Securing Your Multi-cloud Future with Cisco

Networks are constantly evolving and becoming more complex. Multi-cloud networks are becoming the norm. Spinning up OSs on VMs in the cloud, and deploying apps automatically, often daily, presents more and more problems trying to keep everything secure. This is in opposition to on-premises environments, which can be more fully controlled and monitored. Providing multi-cloud security is accomplished through introducing a layer above the various cloud interfaces to handle security. Above this layer is a SaaS layer, upon which security policies are written. Segmentation of the network is critical, to allow policies for “both source and destination”, and “both ingress and egress”. Using Terraform to automate the setup is becoming more common, providing a single point of management. They also mentioned using PagerDuty, Splunk, and Slack, to help with alerting and incident response. In trying to foresee the future, they are looking into a multi-cloud network security controller. “Better security means easier Ops means lower cost.”

Policy as Code Working Group Update: Exploring Policy-as-Code Use Cases

PaC WG purpose: defining architecture, increasing awareness, focusing on enterprise use cases, but not creating standards or new languages, and not recommending specific technologies. PaC is a “business-enabler,” not a product or a discrete technology. It is a broad topic. PaC WG is developing a common vocabulary. The group had a round-table discussion on various topics: understanding device lifecycle (e.g., end-of-life); maintaining FedRAMP compliance; streamlined with PaC (using Terraform). The ability to re-run (i.e., idempotent) helps with auditing (evaluating), because it can actually demonstrate “as-built” compliance; the WG is looking ahead to formalize this. They discussed how PaC was used for AWS devices to streamline orchestration. Agile development can lead to more requirements for network configuration, compliance, etc. They mentioned putting PaC right into the SDLC pipeline. PaC also aids in configuring for visibility (via Prometheus, DataDog, etc.).

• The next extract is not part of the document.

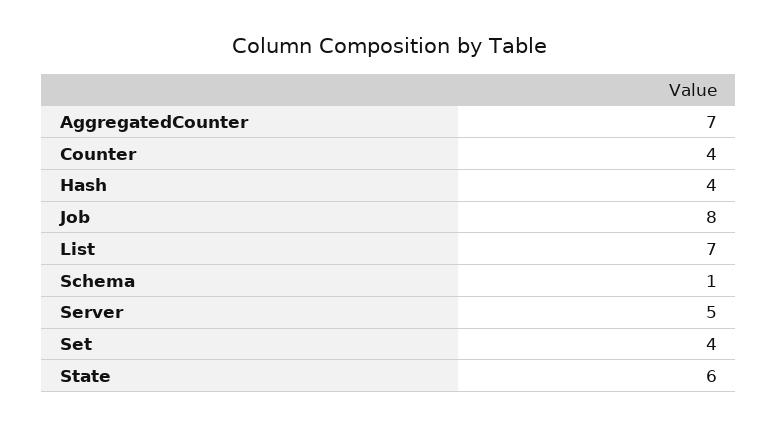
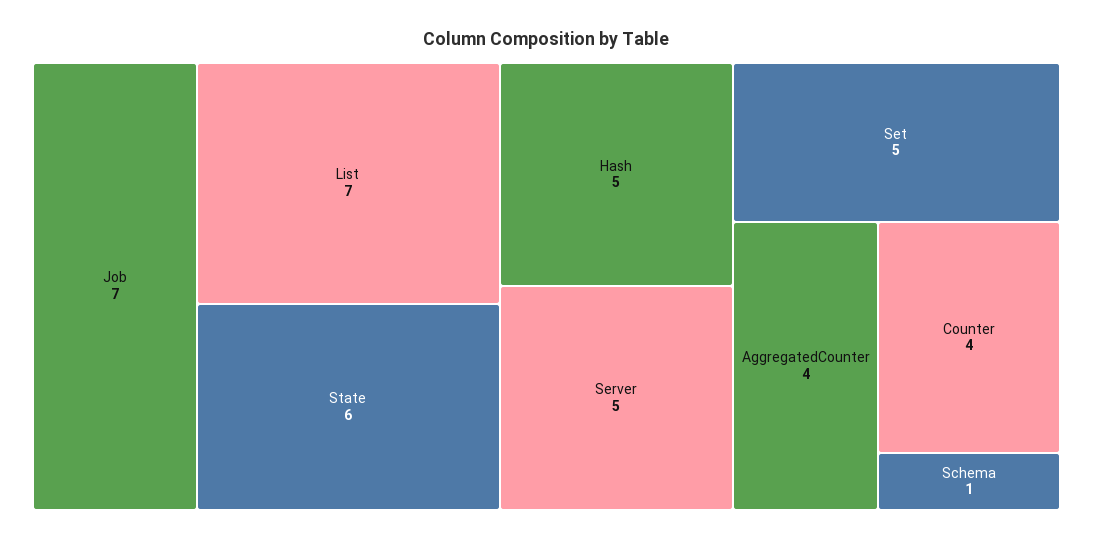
AggregatedCounter: 7 -> 4
Hash: 4 -> 5
Job: 8 -> 7
Set: 4 -> 5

Artificial Intelligence (AI)
NetOne Systems Proof of Concept: Governing the New Technologies like ChatGPT from a Financial/Security Perspective Using PaC in a Hybrid-cloud Environment

NetOne Systems PoC: Governing the New Technologies like ChatGPT. PaC (policy as code). In a hybrid-cloud environment (which are becoming more and more popular nowadays) AI costs increase. PoC demonstration: prototype model to help create governance policies. He used natural language to generate an Ansible playbook, via AI. He then used DataDog to detect the quantity of ChatGPT usage tokens. He showed how the human administrator can intervene to deny access.

Grokstream Proof of Concept: Grok AIOps

Grok AIOps allows you to find problems early in the lifecycle. There are no rules to configure; it’s purely AI. It clusters vulnerabilities, predicts, and classifies. PoC: they showed the UI, with a prioritized queue of alarms, which reduced number of incidents that needed to be addressed. Historical events were shown in a simple list. Next they showed how Grok helps engineers automate fixes. It displayed “closed” notes on how problem was resolved over time.